02 July 2011

Stability (or Inertia)

Yesterday was National Moving Day in Québec. It's that strange phenomenon of hundreds of thousands of people moving from one apartment to another on the same day that has its roots in various events in history here (read the Wikipedia entry for more detail).

While at least one of my neighbours in this building of six apartments participated in the National Moving Day Parade (it's a parade on every street!) — and looking very B-boy supervising the movers, I must say — I did not have a float for this year's event.

My shaded stairway, pruned free of foliage

This made me reflect on the fact that I moved into this apartment in 1995, fully sixteen years ago! Next year, I will have lived a third of my life in this apartment (roughly), about the same amount of time I lived with my parents growing up (I turned 18 at the beginning of my first year of university).

When I moved here, the "tree" that I hack at mercilessly with the pruners in order to keep it from interfering with my progress climbing my stairs did not exist. In fact, it sprang as a weedling (unintended seedling of a tree) between the concrete of the sidewalk and the asphalt under the stairs, and is now fully two storeys high.


The tree from my second floor front porch

When I moved here, I had no idea that I was living with HIV. I was diagnosed two and a half years later with my infamous low CD4+ count. A year and a half after that, I changed jobs and began working in the HIV/AIDS field in the community.

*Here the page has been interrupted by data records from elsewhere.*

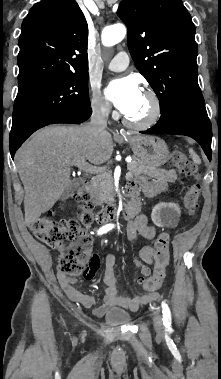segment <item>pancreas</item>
<instances>
[{
  "instance_id": "pancreas-1",
  "label": "pancreas",
  "mask_w": 221,
  "mask_h": 379,
  "mask_svg": "<svg viewBox=\"0 0 221 379\" xmlns=\"http://www.w3.org/2000/svg\"><path fill=\"white\" fill-rule=\"evenodd\" d=\"M132 176L147 175L165 182H175L177 174L175 170H165L145 164L137 158L128 164ZM91 195L101 202H112L116 195L112 173L110 170L103 171L92 183Z\"/></svg>"
}]
</instances>
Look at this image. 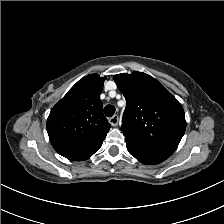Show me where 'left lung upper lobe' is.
Segmentation results:
<instances>
[{
  "label": "left lung upper lobe",
  "instance_id": "5c2ea615",
  "mask_svg": "<svg viewBox=\"0 0 224 224\" xmlns=\"http://www.w3.org/2000/svg\"><path fill=\"white\" fill-rule=\"evenodd\" d=\"M114 81L126 99L121 126L125 141L171 155L186 129L181 104L146 73H121Z\"/></svg>",
  "mask_w": 224,
  "mask_h": 224
}]
</instances>
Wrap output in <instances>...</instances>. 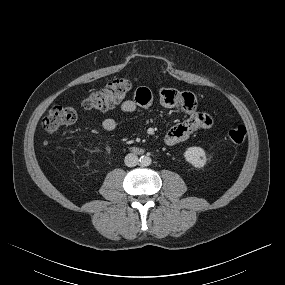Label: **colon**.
I'll use <instances>...</instances> for the list:
<instances>
[{
	"label": "colon",
	"mask_w": 285,
	"mask_h": 285,
	"mask_svg": "<svg viewBox=\"0 0 285 285\" xmlns=\"http://www.w3.org/2000/svg\"><path fill=\"white\" fill-rule=\"evenodd\" d=\"M133 82L127 77H120L109 82L104 88L91 92L83 101L85 109L106 110L120 103L131 91ZM78 111L75 107L56 105L52 107L42 120V126L47 132H55L63 126L75 123ZM228 137L234 144H241L246 138V128L243 125L233 127Z\"/></svg>",
	"instance_id": "colon-1"
}]
</instances>
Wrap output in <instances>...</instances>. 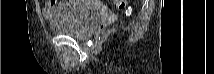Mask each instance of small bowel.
Returning a JSON list of instances; mask_svg holds the SVG:
<instances>
[{
	"label": "small bowel",
	"mask_w": 214,
	"mask_h": 74,
	"mask_svg": "<svg viewBox=\"0 0 214 74\" xmlns=\"http://www.w3.org/2000/svg\"><path fill=\"white\" fill-rule=\"evenodd\" d=\"M72 5L71 2H66L64 4H56V3H47L46 6L43 8V15L44 17L51 19L57 14V8H62L64 6Z\"/></svg>",
	"instance_id": "obj_1"
}]
</instances>
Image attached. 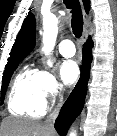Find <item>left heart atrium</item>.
I'll return each mask as SVG.
<instances>
[{"label":"left heart atrium","instance_id":"left-heart-atrium-1","mask_svg":"<svg viewBox=\"0 0 117 136\" xmlns=\"http://www.w3.org/2000/svg\"><path fill=\"white\" fill-rule=\"evenodd\" d=\"M80 75V69L76 61L65 60L60 66V77L66 85L74 84Z\"/></svg>","mask_w":117,"mask_h":136}]
</instances>
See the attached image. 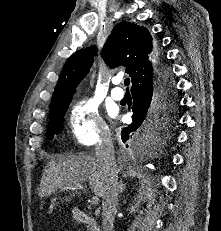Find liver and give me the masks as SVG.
Instances as JSON below:
<instances>
[{"label":"liver","instance_id":"1","mask_svg":"<svg viewBox=\"0 0 221 231\" xmlns=\"http://www.w3.org/2000/svg\"><path fill=\"white\" fill-rule=\"evenodd\" d=\"M86 182L95 195L103 197L105 178L96 158L85 153L59 154L47 163L38 194L42 198L52 195L58 189L71 190L73 193L64 199L67 205L75 197L74 191H77L71 187L82 186Z\"/></svg>","mask_w":221,"mask_h":231}]
</instances>
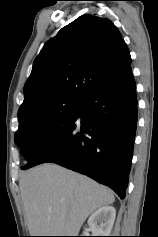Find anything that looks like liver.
I'll return each mask as SVG.
<instances>
[{
  "label": "liver",
  "instance_id": "1",
  "mask_svg": "<svg viewBox=\"0 0 158 237\" xmlns=\"http://www.w3.org/2000/svg\"><path fill=\"white\" fill-rule=\"evenodd\" d=\"M31 236H77L95 210L114 202L113 192L56 164H42L19 181Z\"/></svg>",
  "mask_w": 158,
  "mask_h": 237
}]
</instances>
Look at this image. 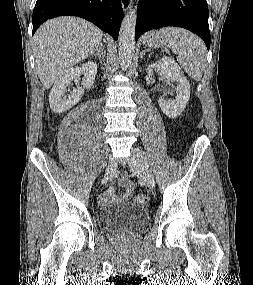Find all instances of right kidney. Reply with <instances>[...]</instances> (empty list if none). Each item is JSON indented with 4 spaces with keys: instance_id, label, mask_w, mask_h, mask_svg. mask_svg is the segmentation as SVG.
Instances as JSON below:
<instances>
[{
    "instance_id": "right-kidney-1",
    "label": "right kidney",
    "mask_w": 253,
    "mask_h": 285,
    "mask_svg": "<svg viewBox=\"0 0 253 285\" xmlns=\"http://www.w3.org/2000/svg\"><path fill=\"white\" fill-rule=\"evenodd\" d=\"M83 74L82 87L73 90L68 98L63 99L67 86L72 80H77ZM97 74V64L87 62L81 67H74L63 72L55 81L49 94L50 108L55 113H62L76 105L84 95V89L90 88Z\"/></svg>"
}]
</instances>
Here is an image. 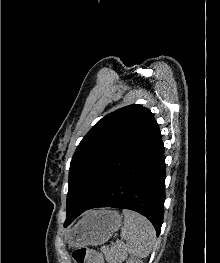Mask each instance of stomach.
<instances>
[{
	"instance_id": "1",
	"label": "stomach",
	"mask_w": 220,
	"mask_h": 263,
	"mask_svg": "<svg viewBox=\"0 0 220 263\" xmlns=\"http://www.w3.org/2000/svg\"><path fill=\"white\" fill-rule=\"evenodd\" d=\"M122 225V217L116 211L93 210L87 212L67 233L70 247L104 244Z\"/></svg>"
}]
</instances>
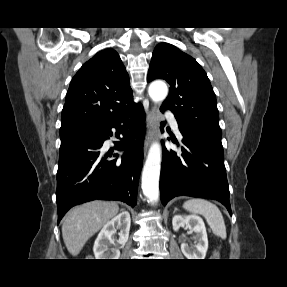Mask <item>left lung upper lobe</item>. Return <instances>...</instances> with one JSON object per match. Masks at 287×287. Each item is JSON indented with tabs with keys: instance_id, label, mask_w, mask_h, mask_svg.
Wrapping results in <instances>:
<instances>
[{
	"instance_id": "left-lung-upper-lobe-1",
	"label": "left lung upper lobe",
	"mask_w": 287,
	"mask_h": 287,
	"mask_svg": "<svg viewBox=\"0 0 287 287\" xmlns=\"http://www.w3.org/2000/svg\"><path fill=\"white\" fill-rule=\"evenodd\" d=\"M154 79H164L170 85L161 110H170L179 128L223 148L216 96L196 60L171 44L160 43L148 72V81Z\"/></svg>"
}]
</instances>
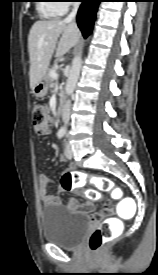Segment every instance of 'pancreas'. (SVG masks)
<instances>
[{
    "mask_svg": "<svg viewBox=\"0 0 158 275\" xmlns=\"http://www.w3.org/2000/svg\"><path fill=\"white\" fill-rule=\"evenodd\" d=\"M54 69H55V67H52V68H49L47 71V78H48L49 83H51L53 81V78L51 77L50 72Z\"/></svg>",
    "mask_w": 158,
    "mask_h": 275,
    "instance_id": "obj_1",
    "label": "pancreas"
}]
</instances>
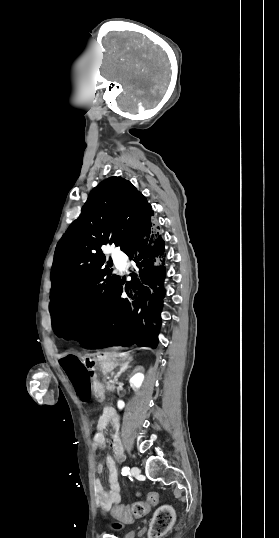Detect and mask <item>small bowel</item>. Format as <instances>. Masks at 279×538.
I'll use <instances>...</instances> for the list:
<instances>
[{
	"label": "small bowel",
	"mask_w": 279,
	"mask_h": 538,
	"mask_svg": "<svg viewBox=\"0 0 279 538\" xmlns=\"http://www.w3.org/2000/svg\"><path fill=\"white\" fill-rule=\"evenodd\" d=\"M68 379L75 394L81 401L87 402L91 399L93 395V380L87 370L82 369L68 372ZM108 425H111L114 430V433L109 440V445L112 449L114 457L108 456L105 464L99 463L97 465V472L99 474L104 471L105 467L108 470L109 489L107 491L103 488L99 479L95 482L97 501L101 507H110L111 505L118 504L121 500L122 491V486L118 478L115 458L120 459L122 457L123 448L119 436V422L114 413H103V415L97 421L96 432L93 438V446L96 449H102L106 446L107 439L105 436V428Z\"/></svg>",
	"instance_id": "small-bowel-1"
}]
</instances>
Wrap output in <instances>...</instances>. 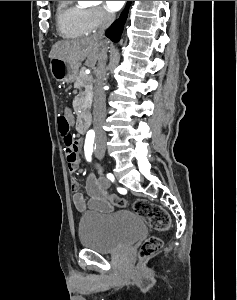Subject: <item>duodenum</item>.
<instances>
[{
    "label": "duodenum",
    "mask_w": 237,
    "mask_h": 300,
    "mask_svg": "<svg viewBox=\"0 0 237 300\" xmlns=\"http://www.w3.org/2000/svg\"><path fill=\"white\" fill-rule=\"evenodd\" d=\"M89 126L88 118L85 116H81L77 122V131L80 134H85L87 132Z\"/></svg>",
    "instance_id": "1"
}]
</instances>
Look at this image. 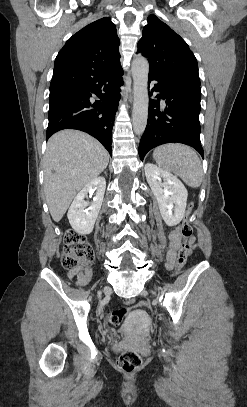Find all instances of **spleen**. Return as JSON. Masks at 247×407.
<instances>
[{
	"mask_svg": "<svg viewBox=\"0 0 247 407\" xmlns=\"http://www.w3.org/2000/svg\"><path fill=\"white\" fill-rule=\"evenodd\" d=\"M156 163L164 170L174 172L186 185L198 188L203 180V169L198 155L190 147L169 143L153 152Z\"/></svg>",
	"mask_w": 247,
	"mask_h": 407,
	"instance_id": "spleen-1",
	"label": "spleen"
}]
</instances>
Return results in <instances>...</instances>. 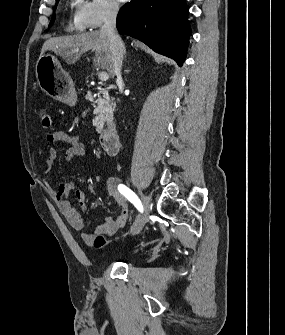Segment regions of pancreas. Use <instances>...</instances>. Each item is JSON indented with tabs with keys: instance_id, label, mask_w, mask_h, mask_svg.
Wrapping results in <instances>:
<instances>
[{
	"instance_id": "cf45deb5",
	"label": "pancreas",
	"mask_w": 285,
	"mask_h": 335,
	"mask_svg": "<svg viewBox=\"0 0 285 335\" xmlns=\"http://www.w3.org/2000/svg\"><path fill=\"white\" fill-rule=\"evenodd\" d=\"M87 91H90V88H87ZM100 94H106V92H100ZM97 108H95V112L93 114L92 124L93 125H106L110 124L114 112L113 104H110V98L106 96L101 98L98 96V100H96Z\"/></svg>"
}]
</instances>
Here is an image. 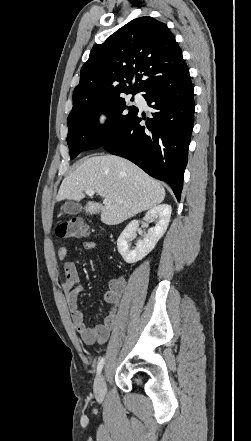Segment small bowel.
I'll list each match as a JSON object with an SVG mask.
<instances>
[{
    "label": "small bowel",
    "mask_w": 251,
    "mask_h": 441,
    "mask_svg": "<svg viewBox=\"0 0 251 441\" xmlns=\"http://www.w3.org/2000/svg\"><path fill=\"white\" fill-rule=\"evenodd\" d=\"M83 248L86 251H93L96 248V244L93 241H85L83 242ZM57 254L60 260H66L68 257V248L65 245H61L58 248ZM64 274L65 280L62 284V290L76 332L85 344L105 343L116 325L117 309L125 288L124 279L114 278L108 282L107 289L103 296L104 302L108 306L107 313L101 323L93 327H88L85 323L83 313L78 308V299L83 288L75 263L65 261Z\"/></svg>",
    "instance_id": "c3829d8e"
}]
</instances>
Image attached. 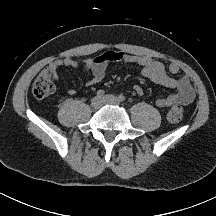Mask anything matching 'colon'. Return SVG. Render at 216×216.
I'll list each match as a JSON object with an SVG mask.
<instances>
[{
	"mask_svg": "<svg viewBox=\"0 0 216 216\" xmlns=\"http://www.w3.org/2000/svg\"><path fill=\"white\" fill-rule=\"evenodd\" d=\"M55 89L54 76L48 72H41L32 84V94L37 99H43L53 93ZM184 116V110L180 105H174L167 113L170 123H179Z\"/></svg>",
	"mask_w": 216,
	"mask_h": 216,
	"instance_id": "1",
	"label": "colon"
}]
</instances>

This is where I was for my first rejection based on my HIV status (well, I can't really blame the guy who didn't want to pursue a relationship with someone he had met just weeks earlier, then radio silence until the guy told him he had been diagnosed with HIV and 4 CD4+s).

It's also the place where I slipped smoothly from slut to social worker to calm down the guy who asked my status after we were done with our series of non-risky manoeuvres (I had to walk him back through everything we had done to explain how there was no risk). Then there was the satisfying moment where I got up on my own high horse to tell him that if it was that important to him, he should ask first.


The — alas! — caged doorway

When I moved in, there were all the elements of casual sex around me: parking lot out back used in the night by people having quickies in their cars; recessed doorway across the street in which many a street performer strutted his stuff for my receptive gaze; and just the positioning between the gay bar area and a once-frequented cruising park. The parking lot is now condos, the recessed doorway has a cage keeping people out and the bar to park traffic seems to be rather sparse, likely a combination of the decline of the bars and the renovations that made the park more open to the view of passers-by and neighbours.

I've been through a few computers and toasters and two TVs and other things too countless to relate. Some other things I have not so much been through, but accumulated. There's where the inertia needs to end: not to move, but to purge and reduce. The mammoth task that's long overdue that I ought to find the energy for sometime this summer.